A few highlights of Brandon’s remarkably polite exit interview:
On what he’d do differently: If I had to do it over again, I would probably pick better songs that showed the range, and I think some of the bigger qualities of my voice. I think I would have done a better job of making myself stand out vocally, like I think a lot of people were waiting for me to do. I never quite did that. But, then again, I have no regrets. Just songs that I like and love to sing, but I didn’t necessarily picked songs that showed up my voice as best as I could have.
On forgetting the words: It’s actually kind of funny because I wish I could chalk it up to nerves, or pressure, or going first, as a lot of people speculated. But honestly, it was me having too good of a time. Honestly, I went out there and had a great time. I did my little dance, my little hip shimmy. And the crowd screamed, and that was the loudest the crowd has been that whole time in the competition, and I was like, "Whoa, this is awesome. What the heck am I worth?" I completely lost the line and my mind went blank. I reverted to a different version of the song, and just paused and waited for my opportunity to jump back in. I did so as best as I could.
On whether it’s back to the background for him: I think this gave me the confidence to seek a solo career. I’ve said this before, when you’re a little kid, you don’t dream of being a background singer. It’s a great job and I love every second of doing it. But on the same page, I’ve always wanted to be on that big stage and to get a taste of that is a little too sweet to let that slip away and be relegated to the background once again. So I’m excited to continue going forward on the solo path.

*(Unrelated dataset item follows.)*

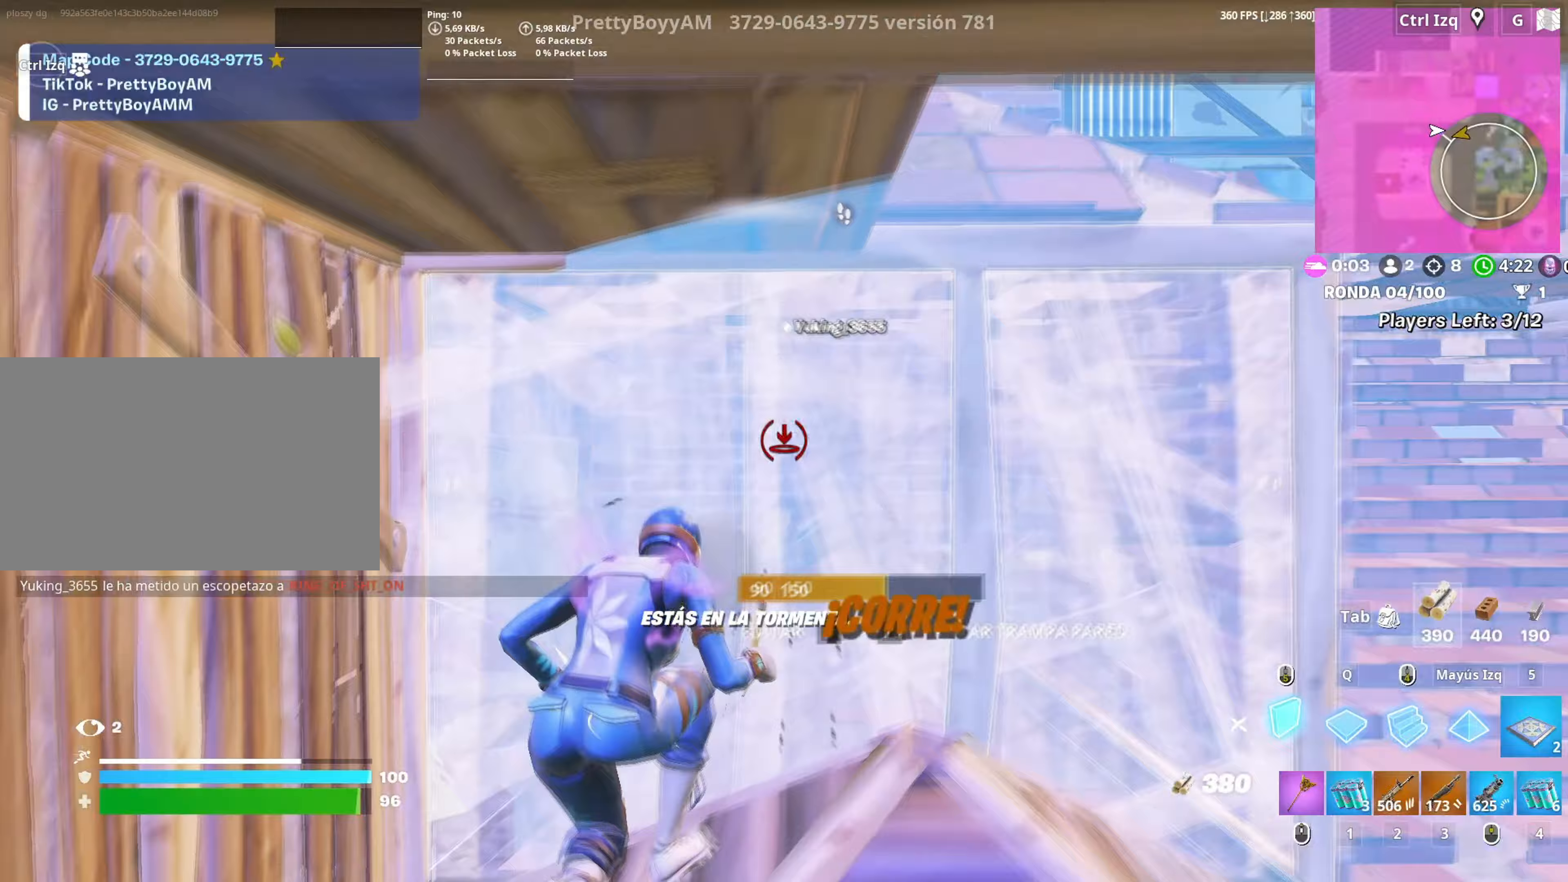
{"keys": ["w"], "mouse": ["left"], "events": [[33, "w", "down"], [50, "space", "up"], [133, "2", "down"], [183, "2", "up"], [183, "d", "up"], [217, "mouse_left", "up"], [417, "f", "down"], [417, "mouse_left", "down"], [500, "f", "up"]]}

On post-elimination advice from the judges: They all came up to me after I got voted off the other day, and nothing, but positive stuff. They all told me it was my song choice and it was not my singing, and not my ability. It’s all about song choice. I didn’t choose the right songs. And in retrospect being 20/20, hindsight rather, I know that to be true. I know I didn’t pick songs that best displayed what I can do. I had the luck of choosing a good song for the first audition, "Always on My Mind." Honestly, maybe that was a bad song choice because it made them hold me to that standard, and I never quite lived up to it.